**BRIEF A**: In the listing, from its first line through the line containing "estamos en www.latiendadefrida.com", inclusive, replace "Tillig" with "Roco" and leave everything else unchanged. Return only those lines.
--- DOCUMENT EXCERPT Enclosed Below ---
So I installed a third LED rail. The PAR jumped up more than I thought - 30 instead of 15. But the visual brightness of the tank is still less than that of T5HO. 

Turning on the T5s I can see how much light spill the T5s have. The back glass of the tank is completely lit while with 3 rails of LEDs (60W each rail) the back glass does not get much light. So the T5 looks way brighter because it spills light all over and that light bounces back and forth inside the entire tank.

The most brightness and the most PAR is achieved with the T5 in the middle and two rails of LEDs being on on both sides of the T5s. The tank looks super bright and nice, but the PAR is about 90. Which really is a high light. I just don't like that the back glass gets all exposed. Just personal preference.

The PAR readings at 100% LED intensity:

(160W of T5HO with individual reflectors: PAR 40)

180W of LEDs (all 3 rails ): PAR 140
120W of LEDs (Front and Back rails): PAR 80
120W of LEDs (Front and Middle rails): PAR 110
120W of LEDs (Middle and Back rails): PAR 70
60W of LEDs (Middle rail only): PAR 100

The sensor was placed 24" below the water surface.
The sensor was in the middle of the tank (back/forth middle)
The air gap between the water surface and the LEDs is 10".


----------



## kyle2088

HI Niko,

Great Article and DIY with Trop Trees help. PLease keep us updated and show some plant growth

What attaches the led to the rail? IS it glue, sticker or a thermal paste?


----------



## niko

I use two small sheet metal screws. They press the LED star (the aluminum funny shape piece of aluminum on which the actual emitter is glued) to the aluminum rail. There is a small amount of thermal glue too. That glue is basically epoxy saturated with very fine metal dust so it conducts heat very well.

The two small screws do not need to be tightened very tight. Note that the screws are not the ones with domed heads. You can not use those - they touch the square golden contacts on the LED star. You have to use countersink screws and not domed.

Good:









Bad:









How it all looks, not my fixture but the same thing:


----------



## kyle2088

Thanks Nico and what power supply and dimmer switch did you go with?

Is the power supply running all 3 bars?


----------



## niko

This is what I got:
http://www.rapidled.com/12-led-plug-n-play-retrofit-kit-dimmable/

So each group of 12 LEDs is run by one driver. Meaning that I have 3 drivers running 36 LEDs total. 
If I wanted I could use 3 separate timers and turn on/off 12 LEDs at a time.
--- End of Enclosed DOCUMENT EXCERPT ---
--- INFORMATION GIVEN Enclosed Below ---
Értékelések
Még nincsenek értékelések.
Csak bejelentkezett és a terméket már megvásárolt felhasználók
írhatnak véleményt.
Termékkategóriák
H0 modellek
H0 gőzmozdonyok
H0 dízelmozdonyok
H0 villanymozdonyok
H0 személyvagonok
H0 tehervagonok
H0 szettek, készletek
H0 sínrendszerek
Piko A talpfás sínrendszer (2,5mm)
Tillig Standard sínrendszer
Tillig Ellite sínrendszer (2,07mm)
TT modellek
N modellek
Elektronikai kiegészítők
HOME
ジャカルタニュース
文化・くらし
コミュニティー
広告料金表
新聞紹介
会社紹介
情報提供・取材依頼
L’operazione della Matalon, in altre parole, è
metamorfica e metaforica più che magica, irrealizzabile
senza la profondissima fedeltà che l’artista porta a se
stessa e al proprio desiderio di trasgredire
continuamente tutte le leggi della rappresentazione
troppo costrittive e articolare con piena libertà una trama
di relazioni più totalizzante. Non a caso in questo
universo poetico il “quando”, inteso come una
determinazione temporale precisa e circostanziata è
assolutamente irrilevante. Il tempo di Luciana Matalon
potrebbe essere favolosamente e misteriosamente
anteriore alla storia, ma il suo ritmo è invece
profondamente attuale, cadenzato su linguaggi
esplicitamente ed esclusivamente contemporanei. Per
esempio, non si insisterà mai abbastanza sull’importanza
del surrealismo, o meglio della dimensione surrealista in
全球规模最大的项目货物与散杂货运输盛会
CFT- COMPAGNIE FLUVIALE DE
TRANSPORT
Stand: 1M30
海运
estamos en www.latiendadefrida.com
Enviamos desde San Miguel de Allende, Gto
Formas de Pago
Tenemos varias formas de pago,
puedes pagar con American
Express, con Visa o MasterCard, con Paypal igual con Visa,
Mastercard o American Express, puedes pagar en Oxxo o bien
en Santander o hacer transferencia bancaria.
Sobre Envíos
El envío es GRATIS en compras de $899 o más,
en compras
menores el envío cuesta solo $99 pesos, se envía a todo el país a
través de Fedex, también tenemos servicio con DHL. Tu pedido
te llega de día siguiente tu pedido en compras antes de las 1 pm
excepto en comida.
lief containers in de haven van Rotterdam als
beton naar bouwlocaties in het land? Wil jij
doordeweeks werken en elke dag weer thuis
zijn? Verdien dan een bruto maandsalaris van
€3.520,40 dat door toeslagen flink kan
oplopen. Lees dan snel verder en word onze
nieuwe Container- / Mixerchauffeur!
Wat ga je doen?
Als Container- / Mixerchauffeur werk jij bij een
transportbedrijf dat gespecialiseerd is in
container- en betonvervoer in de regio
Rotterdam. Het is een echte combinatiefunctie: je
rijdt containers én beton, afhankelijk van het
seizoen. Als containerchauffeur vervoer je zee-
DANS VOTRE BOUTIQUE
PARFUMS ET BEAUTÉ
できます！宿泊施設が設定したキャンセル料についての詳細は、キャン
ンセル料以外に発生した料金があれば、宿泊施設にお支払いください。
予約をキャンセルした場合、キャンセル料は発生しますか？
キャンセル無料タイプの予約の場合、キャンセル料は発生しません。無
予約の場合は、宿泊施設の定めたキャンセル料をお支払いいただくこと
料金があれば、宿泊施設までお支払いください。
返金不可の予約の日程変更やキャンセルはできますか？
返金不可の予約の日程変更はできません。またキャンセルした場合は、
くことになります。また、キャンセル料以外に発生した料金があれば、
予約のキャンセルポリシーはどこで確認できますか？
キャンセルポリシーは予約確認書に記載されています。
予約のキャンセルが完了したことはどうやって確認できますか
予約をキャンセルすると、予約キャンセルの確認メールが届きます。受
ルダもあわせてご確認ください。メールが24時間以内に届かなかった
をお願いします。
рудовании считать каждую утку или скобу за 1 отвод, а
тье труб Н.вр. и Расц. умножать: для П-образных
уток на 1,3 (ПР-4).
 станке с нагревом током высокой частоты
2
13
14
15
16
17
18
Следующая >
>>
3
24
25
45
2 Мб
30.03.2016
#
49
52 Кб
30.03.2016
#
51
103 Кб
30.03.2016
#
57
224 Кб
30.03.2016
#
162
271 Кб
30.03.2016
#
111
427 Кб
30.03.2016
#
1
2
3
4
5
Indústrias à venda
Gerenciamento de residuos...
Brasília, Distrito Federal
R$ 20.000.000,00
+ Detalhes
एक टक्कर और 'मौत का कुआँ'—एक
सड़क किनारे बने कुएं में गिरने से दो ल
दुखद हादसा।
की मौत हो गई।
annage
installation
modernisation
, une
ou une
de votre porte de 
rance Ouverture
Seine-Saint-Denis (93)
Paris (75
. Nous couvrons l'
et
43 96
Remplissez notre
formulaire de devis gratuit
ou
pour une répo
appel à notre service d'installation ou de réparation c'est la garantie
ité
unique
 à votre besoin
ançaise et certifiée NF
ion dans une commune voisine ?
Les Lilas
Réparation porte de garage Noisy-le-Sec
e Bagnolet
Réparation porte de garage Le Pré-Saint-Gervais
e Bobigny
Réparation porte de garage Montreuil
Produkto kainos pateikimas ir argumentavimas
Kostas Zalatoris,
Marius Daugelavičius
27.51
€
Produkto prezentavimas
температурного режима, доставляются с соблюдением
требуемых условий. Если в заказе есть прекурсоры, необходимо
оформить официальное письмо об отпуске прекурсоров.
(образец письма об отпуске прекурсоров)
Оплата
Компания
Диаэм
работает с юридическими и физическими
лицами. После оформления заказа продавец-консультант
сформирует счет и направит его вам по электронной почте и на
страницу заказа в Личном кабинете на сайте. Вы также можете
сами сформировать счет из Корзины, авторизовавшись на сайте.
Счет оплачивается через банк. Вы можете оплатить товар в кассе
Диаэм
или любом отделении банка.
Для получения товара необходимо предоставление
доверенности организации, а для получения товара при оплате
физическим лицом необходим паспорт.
--- End of Enclosed INFORMATION GIVEN ---
**BRIEF B**: From the forum thread on aquarium LED lighting, copy the passage between "Is the power" and "36 LEDs total.", inclusive.

**WRITTEN RESPONSE A**:
Értékelések
Még nincsenek értékelések.
Csak bejelentkezett és a terméket már megvásárolt felhasználók
írhatnak véleményt.
Termékkategóriák
H0 modellek
H0 gőzmozdonyok
H0 dízelmozdonyok
H0 villanymozdonyok
H0 személyvagonok
H0 tehervagonok
H0 szettek, készletek
H0 sínrendszerek
Piko A talpfás sínrendszer (2,5mm)
Roco Standard sínrendszer
Roco Ellite sínrendszer (2,07mm)
TT modellek
N modellek
Elektronikai kiegészítők
HOME
ジャカルタニュース
文化・くらし
コミュニティー
広告料金表
新聞紹介
会社紹介
情報提供・取材依頼
L’operazione della Matalon, in altre parole, è
metamorfica e metaforica più che magica, irrealizzabile
senza la profondissima fedeltà che l’artista porta a se
stessa e al proprio desiderio di trasgredire
continuamente tutte le leggi della rappresentazione
troppo costrittive e articolare con piena libertà una trama
di relazioni più totalizzante. Non a caso in questo
universo poetico il “quando”, inteso come una
determinazione temporale precisa e circostanziata è
assolutamente irrilevante. Il tempo di Luciana Matalon
potrebbe essere favolosamente e misteriosamente
anteriore alla storia, ma il suo ritmo è invece
profondamente attuale, cadenzato su linguaggi
esplicitamente ed esclusivamente contemporanei. Per
esempio, non si insisterà mai abbastanza sull’importanza
del surrealismo, o meglio della dimensione surrealista in
全球规模最大的项目货物与散杂货运输盛会
CFT- COMPAGNIE FLUVIALE DE
TRANSPORT
Stand: 1M30
海运
estamos en www.latiendadefrida.com

**WRITTEN RESPONSE B**:
Is the power supply running all 3 bars?


----------



## niko

This is what I got:
http://www.rapidled.com/12-led-plug-n-play-retrofit-kit-dimmable/

So each group of 12 LEDs is run by one driver. Meaning that I have 3 drivers running 36 LEDs total.